Since our civilization has been forming for many thousands of years, we are standing on the shoulders of giants, and what we’ve learned over the years has been, with different success, passed down as information through the generations. We’ve done our best to retain it so that future humans can be better equipped with the much-needed knowledge of how to better deal with the world.

However, a lot of that information has also been lost or is difficult to get our hands on. Also, what people hold a wide belief in, as history has shown, is taken at face value. Without critical thought questioning our findings. Recent examples include how people used to believe the Earth was flat, or that we were at the center of everything – the more well-known a piece of information is and the less likely it is to be disproved, the more likely for it to become dogma, something akin to a “universal truth” across all those who preach it.

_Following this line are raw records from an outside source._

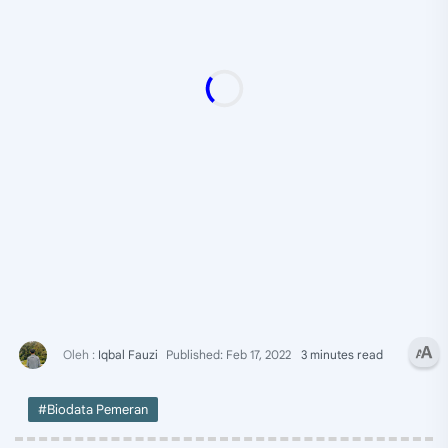
3 minutes read
#Biodata Pemeran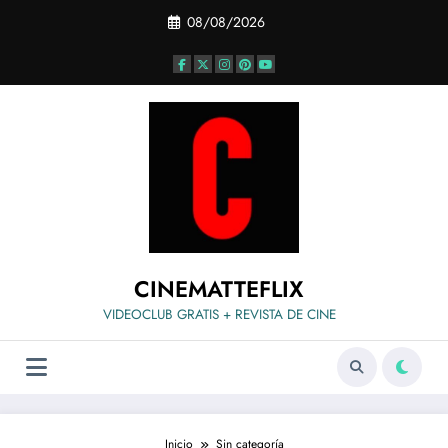
Saltar
08/08/2026
al
contenido
CINEMATTEFLIX
VIDEOCLUB GRATIS + REVISTA DE CINE
Inicio
Sin categoría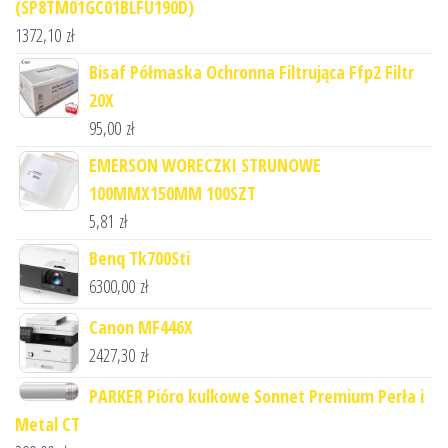
(SP8TM01GC01BLFU190D)
1372,10
zł
Bisaf Półmaska Ochronna Filtrująca Ffp2 Filtr
20X
95,00
zł
EMERSON WORECZKI STRUNOWE
100MMX150MM 100SZT
5,81
zł
Benq Tk700Sti
6300,00
zł
Canon MF446X
2427,30
zł
PARKER Pióro kulkowe Sonnet Premium Perła i
Metal CT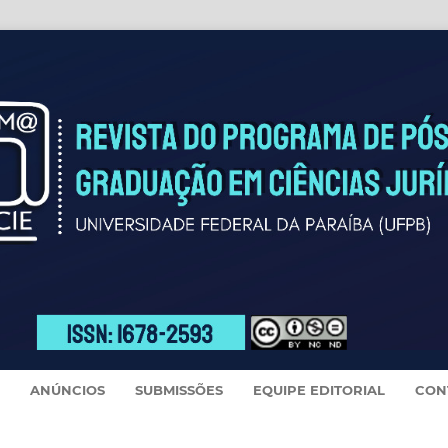
ANÚNCIOS
SUBMISSÕES
EQUIPE EDITORIAL
CON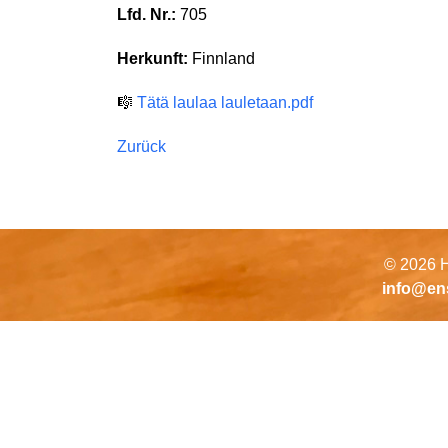
Lfd. Nr.:
705
Herkunft:
Finnland
🎼
Tätä laulaa lauletaan.pdf
Zurück
© 2026 H
info@en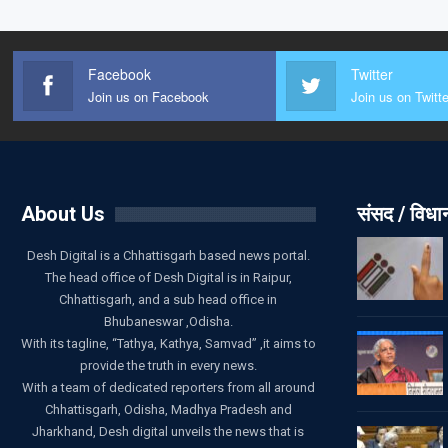
Facebook
Twitter
Join us on Facebook
Join us on Twitte
About Us
संसद / विध
Desh Digital is a Chhattisgarh based news portal.
The head office of Desh Digital is in Raipur,
Chhattisgarh, and a sub head office in
Bhubaneswar ,Odisha.
With its tagline, “Tathya, Kathya, Samvad” ,it aims to
provide the truth in every news.
With a team of dedicated reporters from all around
Chhattisgarh, Odisha, Madhya Pradesh and
Jharkhand, Desh digital unveils the news that is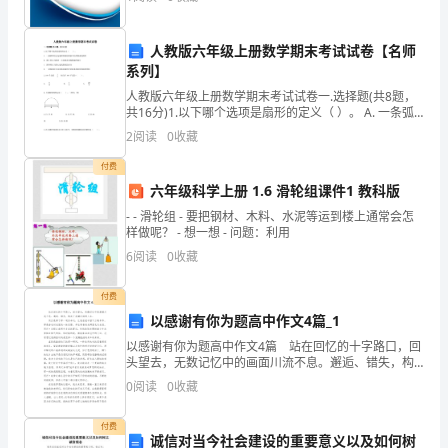
险、企业活力四个维度对企业发展情况进行评价。该企
对
业的综合
接，
4、完成老客户的续费工作。
人教版六年级上册数学期末考试试卷【名师
系列】
合
人教版六年级上册数学期末考试试卷一.选择题(共8题，
共16分)1.以下哪个选项是扇形的定义（ ）。 A. 一条弧
理
和经过这条弧两端的两条半径所围成的图形 B. 圆上两点
2
阅读
0
收藏
与圆内一点连线及其
安
付费
排
六年级科学上册 1.6 滑轮组课件1 教科版
- - 滑轮组 - 要把钢材、木料、水泥等运到楼上通常会怎
发
样做呢？ - 想一想 - 问题：利用
6
阅读
0
收藏
货
任
付费
以感谢有你为题高中作文4篇_1
务;
以感谢有你为题高中作文4篇 站在回忆的十字路口，回
头望去，无数记忆中的画面川流不息。邂逅、错失，构
三、
成了波澜壮阔的人生。 而正是缘于那一道份命运，让
0
阅读
0
收藏
我在冠中留下三载年华。那是沓长时光里的一抹淡影，
统
付费
计
诚信对当今社会建设的重要意义以及如何树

But there are also beneficial sides to that, since when we combine language with technology, we can form hypotheses, test them and eventually reach theories that await further new information to disprove them, but the best thing to take away from that is that as time goes by, we become less ignorant of the real truths about what goes on around us. The faster that the whole process runs, the better for us.

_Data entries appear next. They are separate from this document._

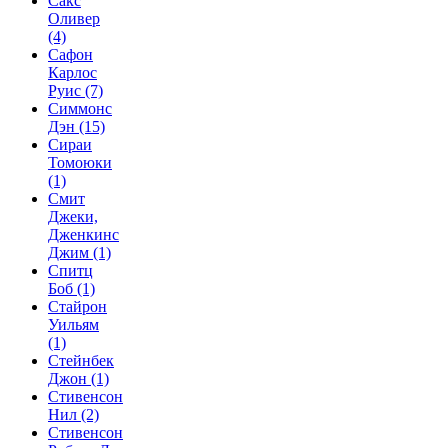
Сакс
Оливер
(4)
Сафон
Карлос
Руис
(7)
Симмонс
Дэн
(15)
Сираи
Томоюки
(1)
Смит
Джеки,
Дженкинс
Джим
(1)
Спитц
Боб
(1)
Стайрон
Уильям
(1)
Стейнбек
Джон
(1)
Стивенсон
Нил
(2)
Стивенсон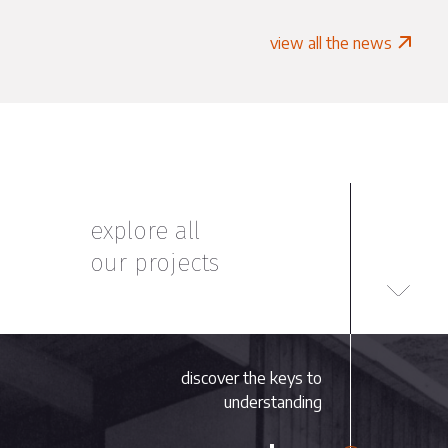
view all the news
explore all
our projects
discover the keys to
understanding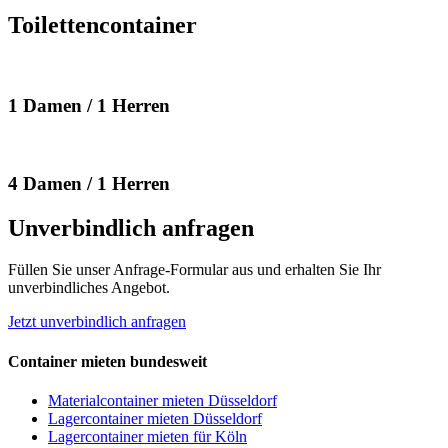
Toilettencontainer
1 Damen / 1 Herren
4 Damen / 1 Herren
Unverbindlich anfragen
Füllen Sie unser Anfrage-Formular aus und erhalten Sie Ihr
unverbindliches Angebot.
Jetzt unverbindlich anfragen
Container mieten bundesweit
Materialcontainer mieten Düsseldorf
Lagercontainer mieten Düsseldorf
Lagercontainer mieten für Köln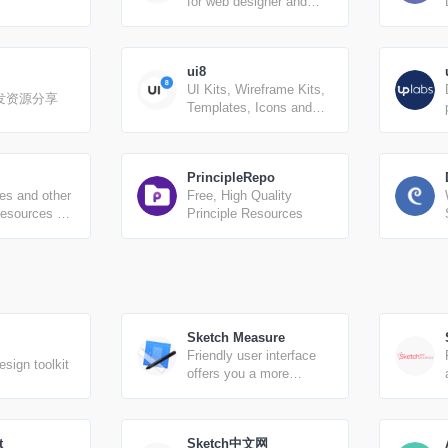
）
for web designer and
developers, constantly
updated.
ui8
UI Kits, Wireframe Kits,
发资源分享
Templates, Icons and
More
PrincipleRepo
es and other
Free, High Quality
resources by
Principle Resources
Sketch Measure
Friendly user interface
esign toolkit
offers you a more
intuitive way of making
marks.
t
Sketch中文网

Information, with time, has and is becoming more and more freely available, and we’ve had an abundance of new choices and venues to explore compared to even people from 25 years ago. With the development of the Internet and how it has become universal, that’s given rise to unthought of before inventions that would’ve otherwise never seen the light of day.

Of course, everything really took off after the Internet came to be. It gave the already quite well-developed human race another huge means of communication and exchange of information, a tool that through an interface can bring you anything around the world to you.

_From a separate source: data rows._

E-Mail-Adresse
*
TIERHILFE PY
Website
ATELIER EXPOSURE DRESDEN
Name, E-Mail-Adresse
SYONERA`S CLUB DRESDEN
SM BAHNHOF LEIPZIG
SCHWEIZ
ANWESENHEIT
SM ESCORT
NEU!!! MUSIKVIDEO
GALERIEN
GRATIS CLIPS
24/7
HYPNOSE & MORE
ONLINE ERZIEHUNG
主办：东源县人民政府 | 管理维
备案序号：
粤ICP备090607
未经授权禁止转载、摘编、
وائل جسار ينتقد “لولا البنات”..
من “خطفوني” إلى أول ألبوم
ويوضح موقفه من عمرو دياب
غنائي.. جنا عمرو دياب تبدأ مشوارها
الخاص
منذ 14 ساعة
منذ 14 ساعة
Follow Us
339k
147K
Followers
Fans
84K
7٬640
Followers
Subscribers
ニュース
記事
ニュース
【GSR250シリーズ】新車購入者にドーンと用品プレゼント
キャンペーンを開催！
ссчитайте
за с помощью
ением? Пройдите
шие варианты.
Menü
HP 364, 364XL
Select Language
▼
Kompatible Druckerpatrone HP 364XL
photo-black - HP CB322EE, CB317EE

What Neuralink wants to, at first, create is a Brain-Machine-Interface (BMI) connected with the brain. It is referred to by one of the developers as “micron-sized devices” co-working with the brain, aiming to bring to market something that at first would help with certain severe brain injuries (stroke, cancer lesion, congenital) in about four (4) years time.

Some of the major hurdles they are faced with lie mostly in a couple of fields. The bandwidth required for the BMI’s to work and the implementation of the implantation of the BMI’s. Currently, we are able to record and eventually understand information that’s coming from far too few simultaneously recorded neurons, and we need way higher bandwidth for this idea to even be close to possible successful execution, so that’s one of the issues. The other issue I mentioned is the implementation of the device itself, which if you’d have to undergo a skull-opening surgery to be able to benefit from this technology, it may prove too expensive and limited for any hopes of starting any practical, wide-scale implementation process.

Once these and all other issues are ironed out, we are looking at a tool which is as much part of you as everything else is, gives you much greater control over information, and everything that you are will not any longer be limited to just your body parts, no. We’d be able to wirelessly communicate with the cloud, with computers and with the brains of everyone else who is okay with having a similar interface installed. Imagine not having anything standing between you and any concept you wish to understand, not having to deal with any bottlenecks when it comes to receiving or sending out information. We’d move to a new era beyond the Information Era and literally upgrade the way we use one of our oldest creations – communication – linking humanity’s individual brains into a super-brain.

Of course, we are still far away from that, there are many unknowns raising further questions of the overall odds of success, it’s something that when we think about it, it’s simply challenging to wrap your head around, but then you remember that it is none other than Elon Musk who is at the helm of this development and with him having set his sights on accelerating the advent of a whole-brain interface, we are very optimistic for the future!